Il meccanismo estorsivo, secondo quanto emerso, avrebbe preso avvio all’inizio del febbraio 2026, quando Garofalo ricevette gli esiti di informazioni fornite dal ROS (Raggruppamento Operativo Speciale dei Carabinieri) relative all’imprenditore. Tali accertamenti si inserivano nell’istruttoria riguardante la richiesta di iscrizione alla White List presentata dalla società riconducibile al figlio. Le richieste sarebbero state avanzate ripetutamente dal poliziotto attraverso il nipote dell’imprenditore..
L’imprenditore sarebbe stato convocato più volte nello studio del commercialista D’Agostino, situato nella zona industriale di Teverola. Nel corso di quegli incontri, secondo la procura, gli sarebbero state mostrate informazioni giudiziarie a suo carico e prospettate possibili conseguenze negative per le sue attività, allo scopo di costringerlo a promettere e corrispondere le somme richieste.

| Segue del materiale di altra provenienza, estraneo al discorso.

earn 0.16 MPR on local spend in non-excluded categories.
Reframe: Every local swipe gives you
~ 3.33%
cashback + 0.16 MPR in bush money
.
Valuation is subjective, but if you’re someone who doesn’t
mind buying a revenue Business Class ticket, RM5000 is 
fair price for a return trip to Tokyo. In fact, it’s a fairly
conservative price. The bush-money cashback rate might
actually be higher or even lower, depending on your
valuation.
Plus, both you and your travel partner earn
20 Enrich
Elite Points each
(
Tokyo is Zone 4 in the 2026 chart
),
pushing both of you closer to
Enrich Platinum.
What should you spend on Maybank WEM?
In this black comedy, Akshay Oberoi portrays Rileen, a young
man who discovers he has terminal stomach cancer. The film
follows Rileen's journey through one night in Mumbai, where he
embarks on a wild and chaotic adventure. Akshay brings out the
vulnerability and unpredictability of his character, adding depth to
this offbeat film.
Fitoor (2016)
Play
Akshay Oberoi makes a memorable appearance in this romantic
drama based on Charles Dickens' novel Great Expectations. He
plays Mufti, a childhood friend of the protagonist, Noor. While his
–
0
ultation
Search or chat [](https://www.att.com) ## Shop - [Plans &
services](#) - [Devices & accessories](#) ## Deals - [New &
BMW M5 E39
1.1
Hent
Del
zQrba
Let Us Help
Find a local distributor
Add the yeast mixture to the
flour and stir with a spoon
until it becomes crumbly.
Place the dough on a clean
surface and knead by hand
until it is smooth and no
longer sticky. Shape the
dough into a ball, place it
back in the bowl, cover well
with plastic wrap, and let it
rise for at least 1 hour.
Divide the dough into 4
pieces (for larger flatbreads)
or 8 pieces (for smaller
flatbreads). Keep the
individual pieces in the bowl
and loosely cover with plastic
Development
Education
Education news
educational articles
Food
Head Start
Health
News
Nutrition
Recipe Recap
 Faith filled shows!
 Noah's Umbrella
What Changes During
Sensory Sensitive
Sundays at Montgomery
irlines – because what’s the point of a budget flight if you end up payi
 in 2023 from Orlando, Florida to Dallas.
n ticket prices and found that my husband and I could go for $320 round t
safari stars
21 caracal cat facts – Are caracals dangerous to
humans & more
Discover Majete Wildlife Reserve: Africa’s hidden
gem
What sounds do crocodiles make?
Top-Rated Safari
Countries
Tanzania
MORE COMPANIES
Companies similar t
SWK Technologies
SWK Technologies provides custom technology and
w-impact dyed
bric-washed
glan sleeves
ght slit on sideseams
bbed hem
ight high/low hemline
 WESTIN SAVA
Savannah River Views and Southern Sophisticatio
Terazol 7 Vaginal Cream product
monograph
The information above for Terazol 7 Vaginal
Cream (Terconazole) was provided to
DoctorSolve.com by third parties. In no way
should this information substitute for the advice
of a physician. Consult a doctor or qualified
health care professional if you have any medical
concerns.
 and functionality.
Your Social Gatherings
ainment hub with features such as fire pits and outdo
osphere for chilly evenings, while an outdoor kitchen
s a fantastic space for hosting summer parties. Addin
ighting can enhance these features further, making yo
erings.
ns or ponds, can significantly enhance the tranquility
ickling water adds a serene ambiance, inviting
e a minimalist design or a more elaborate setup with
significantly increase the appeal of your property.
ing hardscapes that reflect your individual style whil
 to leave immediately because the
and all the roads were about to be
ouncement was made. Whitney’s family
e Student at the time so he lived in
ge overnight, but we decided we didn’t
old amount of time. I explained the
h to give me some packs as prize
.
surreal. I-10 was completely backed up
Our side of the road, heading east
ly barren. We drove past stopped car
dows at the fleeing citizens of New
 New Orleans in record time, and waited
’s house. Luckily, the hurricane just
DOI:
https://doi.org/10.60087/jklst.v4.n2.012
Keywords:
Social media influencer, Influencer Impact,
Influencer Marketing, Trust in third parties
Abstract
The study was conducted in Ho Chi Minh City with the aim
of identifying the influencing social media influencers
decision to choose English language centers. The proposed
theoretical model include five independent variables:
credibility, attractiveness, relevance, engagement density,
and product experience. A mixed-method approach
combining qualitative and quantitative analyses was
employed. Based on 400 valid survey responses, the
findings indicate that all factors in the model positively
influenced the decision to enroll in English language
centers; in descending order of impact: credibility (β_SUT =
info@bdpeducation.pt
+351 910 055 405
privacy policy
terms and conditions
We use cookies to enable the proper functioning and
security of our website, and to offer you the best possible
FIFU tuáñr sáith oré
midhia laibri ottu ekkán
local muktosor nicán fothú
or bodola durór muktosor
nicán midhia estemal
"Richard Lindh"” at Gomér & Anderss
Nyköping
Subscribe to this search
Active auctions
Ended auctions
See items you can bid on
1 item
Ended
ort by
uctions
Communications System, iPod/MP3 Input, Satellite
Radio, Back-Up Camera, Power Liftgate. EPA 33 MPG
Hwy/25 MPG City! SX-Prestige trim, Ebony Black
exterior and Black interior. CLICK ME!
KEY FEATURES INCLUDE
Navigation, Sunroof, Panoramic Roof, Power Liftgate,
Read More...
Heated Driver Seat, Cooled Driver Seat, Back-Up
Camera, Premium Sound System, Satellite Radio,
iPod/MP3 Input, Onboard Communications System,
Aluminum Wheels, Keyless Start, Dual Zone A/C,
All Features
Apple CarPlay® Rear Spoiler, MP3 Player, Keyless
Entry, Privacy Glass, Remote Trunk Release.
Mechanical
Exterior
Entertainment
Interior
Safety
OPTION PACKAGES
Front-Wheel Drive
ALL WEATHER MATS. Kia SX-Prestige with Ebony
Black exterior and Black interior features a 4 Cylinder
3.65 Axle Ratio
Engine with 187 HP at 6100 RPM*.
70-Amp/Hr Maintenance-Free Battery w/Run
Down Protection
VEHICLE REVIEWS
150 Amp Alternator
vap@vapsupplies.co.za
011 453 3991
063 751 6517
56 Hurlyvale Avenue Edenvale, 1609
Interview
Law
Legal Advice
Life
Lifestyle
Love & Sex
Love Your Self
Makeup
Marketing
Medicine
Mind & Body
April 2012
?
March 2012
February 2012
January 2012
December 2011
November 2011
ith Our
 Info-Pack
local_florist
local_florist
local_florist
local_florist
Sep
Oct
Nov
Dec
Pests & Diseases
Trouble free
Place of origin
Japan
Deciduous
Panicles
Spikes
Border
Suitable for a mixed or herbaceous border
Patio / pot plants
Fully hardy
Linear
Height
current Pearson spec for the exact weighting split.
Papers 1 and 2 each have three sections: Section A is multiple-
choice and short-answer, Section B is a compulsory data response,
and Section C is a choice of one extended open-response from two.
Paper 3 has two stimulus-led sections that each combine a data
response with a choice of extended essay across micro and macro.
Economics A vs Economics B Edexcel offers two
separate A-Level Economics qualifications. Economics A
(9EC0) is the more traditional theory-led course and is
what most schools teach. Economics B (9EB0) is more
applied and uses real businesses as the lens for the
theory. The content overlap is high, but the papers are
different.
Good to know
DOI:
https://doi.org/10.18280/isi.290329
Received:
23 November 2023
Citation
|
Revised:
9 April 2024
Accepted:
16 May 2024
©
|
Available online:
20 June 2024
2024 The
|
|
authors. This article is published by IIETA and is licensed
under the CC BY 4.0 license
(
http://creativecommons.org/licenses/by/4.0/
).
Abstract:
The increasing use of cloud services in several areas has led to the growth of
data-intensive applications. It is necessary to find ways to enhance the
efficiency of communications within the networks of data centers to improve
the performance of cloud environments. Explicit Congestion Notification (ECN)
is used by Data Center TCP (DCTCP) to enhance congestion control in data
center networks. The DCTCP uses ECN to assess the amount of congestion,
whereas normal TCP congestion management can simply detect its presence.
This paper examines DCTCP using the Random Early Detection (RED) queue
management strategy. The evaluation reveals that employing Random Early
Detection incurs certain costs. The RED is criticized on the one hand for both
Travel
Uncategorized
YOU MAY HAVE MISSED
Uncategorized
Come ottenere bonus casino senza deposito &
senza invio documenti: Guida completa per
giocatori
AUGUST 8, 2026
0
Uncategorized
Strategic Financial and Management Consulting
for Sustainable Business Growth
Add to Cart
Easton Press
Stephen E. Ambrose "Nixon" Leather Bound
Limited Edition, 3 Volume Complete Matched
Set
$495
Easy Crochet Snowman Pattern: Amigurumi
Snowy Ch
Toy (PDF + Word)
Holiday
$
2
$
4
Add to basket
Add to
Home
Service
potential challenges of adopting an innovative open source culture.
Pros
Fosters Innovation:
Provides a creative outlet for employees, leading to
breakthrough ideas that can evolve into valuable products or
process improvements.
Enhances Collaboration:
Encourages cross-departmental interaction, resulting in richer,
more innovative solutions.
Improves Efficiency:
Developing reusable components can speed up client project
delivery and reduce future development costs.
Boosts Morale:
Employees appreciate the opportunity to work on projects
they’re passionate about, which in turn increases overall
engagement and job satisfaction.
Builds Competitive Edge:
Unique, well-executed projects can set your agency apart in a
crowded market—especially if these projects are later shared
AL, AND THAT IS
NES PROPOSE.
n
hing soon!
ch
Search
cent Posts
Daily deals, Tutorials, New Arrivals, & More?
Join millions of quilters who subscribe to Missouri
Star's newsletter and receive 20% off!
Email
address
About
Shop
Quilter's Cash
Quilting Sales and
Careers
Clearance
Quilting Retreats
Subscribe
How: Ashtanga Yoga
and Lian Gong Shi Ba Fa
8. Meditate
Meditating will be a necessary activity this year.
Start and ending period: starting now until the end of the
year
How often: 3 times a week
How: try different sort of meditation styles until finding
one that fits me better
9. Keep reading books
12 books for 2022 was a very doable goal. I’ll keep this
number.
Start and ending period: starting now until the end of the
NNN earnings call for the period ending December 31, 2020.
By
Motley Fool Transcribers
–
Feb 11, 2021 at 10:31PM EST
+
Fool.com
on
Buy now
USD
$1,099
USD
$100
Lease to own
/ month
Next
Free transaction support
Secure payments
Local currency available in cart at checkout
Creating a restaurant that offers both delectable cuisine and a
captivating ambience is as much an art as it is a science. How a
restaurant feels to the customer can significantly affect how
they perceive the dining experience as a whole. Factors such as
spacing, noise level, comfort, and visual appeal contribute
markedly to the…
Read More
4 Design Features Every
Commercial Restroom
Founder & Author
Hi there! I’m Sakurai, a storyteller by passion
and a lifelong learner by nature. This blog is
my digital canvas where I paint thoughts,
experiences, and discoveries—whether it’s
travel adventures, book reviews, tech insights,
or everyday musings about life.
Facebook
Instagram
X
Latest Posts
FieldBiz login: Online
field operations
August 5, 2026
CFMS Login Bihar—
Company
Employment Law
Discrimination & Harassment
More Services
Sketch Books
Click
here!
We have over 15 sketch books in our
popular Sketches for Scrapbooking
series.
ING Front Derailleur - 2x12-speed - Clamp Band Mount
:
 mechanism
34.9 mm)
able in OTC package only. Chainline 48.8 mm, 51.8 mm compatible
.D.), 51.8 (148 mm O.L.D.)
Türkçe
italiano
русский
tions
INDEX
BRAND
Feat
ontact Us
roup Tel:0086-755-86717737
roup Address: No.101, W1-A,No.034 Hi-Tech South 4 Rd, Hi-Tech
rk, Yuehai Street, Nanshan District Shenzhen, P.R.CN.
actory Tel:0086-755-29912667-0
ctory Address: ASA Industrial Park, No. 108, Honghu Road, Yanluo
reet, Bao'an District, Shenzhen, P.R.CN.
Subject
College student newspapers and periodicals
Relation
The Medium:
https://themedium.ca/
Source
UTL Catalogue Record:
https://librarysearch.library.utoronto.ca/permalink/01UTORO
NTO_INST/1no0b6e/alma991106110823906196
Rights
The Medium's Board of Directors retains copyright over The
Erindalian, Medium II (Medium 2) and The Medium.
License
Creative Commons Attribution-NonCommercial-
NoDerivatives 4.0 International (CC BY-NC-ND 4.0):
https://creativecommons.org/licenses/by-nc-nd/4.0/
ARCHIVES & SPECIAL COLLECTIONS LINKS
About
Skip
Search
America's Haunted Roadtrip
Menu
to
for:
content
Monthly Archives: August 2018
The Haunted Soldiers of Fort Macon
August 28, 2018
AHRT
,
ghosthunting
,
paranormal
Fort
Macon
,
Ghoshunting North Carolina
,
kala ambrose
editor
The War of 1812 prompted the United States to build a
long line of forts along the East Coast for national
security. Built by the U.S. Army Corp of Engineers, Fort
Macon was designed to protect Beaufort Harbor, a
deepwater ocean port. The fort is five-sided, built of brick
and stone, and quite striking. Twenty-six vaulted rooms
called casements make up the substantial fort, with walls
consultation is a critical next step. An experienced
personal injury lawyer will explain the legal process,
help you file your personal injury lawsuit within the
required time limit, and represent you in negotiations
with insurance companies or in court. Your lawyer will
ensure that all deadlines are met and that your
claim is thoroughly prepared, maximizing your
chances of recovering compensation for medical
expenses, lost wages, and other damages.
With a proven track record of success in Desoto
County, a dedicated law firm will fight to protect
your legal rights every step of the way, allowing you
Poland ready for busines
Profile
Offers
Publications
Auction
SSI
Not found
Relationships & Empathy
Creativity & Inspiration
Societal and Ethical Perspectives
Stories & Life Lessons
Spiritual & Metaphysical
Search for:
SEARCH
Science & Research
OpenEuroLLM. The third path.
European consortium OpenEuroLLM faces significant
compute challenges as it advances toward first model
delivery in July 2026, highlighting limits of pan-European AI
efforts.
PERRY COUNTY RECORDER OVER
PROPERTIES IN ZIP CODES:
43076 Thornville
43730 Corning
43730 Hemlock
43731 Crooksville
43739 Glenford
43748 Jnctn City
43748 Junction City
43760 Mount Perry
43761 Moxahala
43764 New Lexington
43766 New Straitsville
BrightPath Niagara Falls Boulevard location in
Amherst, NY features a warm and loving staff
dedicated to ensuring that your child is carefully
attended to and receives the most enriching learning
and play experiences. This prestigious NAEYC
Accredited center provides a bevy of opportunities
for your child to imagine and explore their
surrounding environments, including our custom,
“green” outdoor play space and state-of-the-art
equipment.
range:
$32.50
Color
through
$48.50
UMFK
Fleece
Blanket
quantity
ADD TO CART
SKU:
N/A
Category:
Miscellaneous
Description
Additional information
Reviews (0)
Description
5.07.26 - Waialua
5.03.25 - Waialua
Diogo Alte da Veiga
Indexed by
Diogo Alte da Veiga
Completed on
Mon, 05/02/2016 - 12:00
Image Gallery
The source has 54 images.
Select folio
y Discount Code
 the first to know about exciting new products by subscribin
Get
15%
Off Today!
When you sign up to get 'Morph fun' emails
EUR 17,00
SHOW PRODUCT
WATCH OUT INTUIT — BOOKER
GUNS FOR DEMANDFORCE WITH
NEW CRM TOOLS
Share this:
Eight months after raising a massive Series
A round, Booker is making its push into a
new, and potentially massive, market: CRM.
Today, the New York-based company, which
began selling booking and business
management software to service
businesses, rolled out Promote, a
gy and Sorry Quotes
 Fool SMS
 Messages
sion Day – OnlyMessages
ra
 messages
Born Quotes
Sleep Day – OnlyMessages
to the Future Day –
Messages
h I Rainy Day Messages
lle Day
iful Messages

Le indagini, coordinate dal procuratore aggiunto Maria Di Mauro, proseguono per verificare l’esistenza di eventuali ulteriori episodi riconducibili ai due arrestati. Il giudice per le indagini preliminari ha disposto la custodia cautelare in carcere, ritenendo sussistenti gravi indizi di colpevolezza e il pericolo di reiterazione del reato.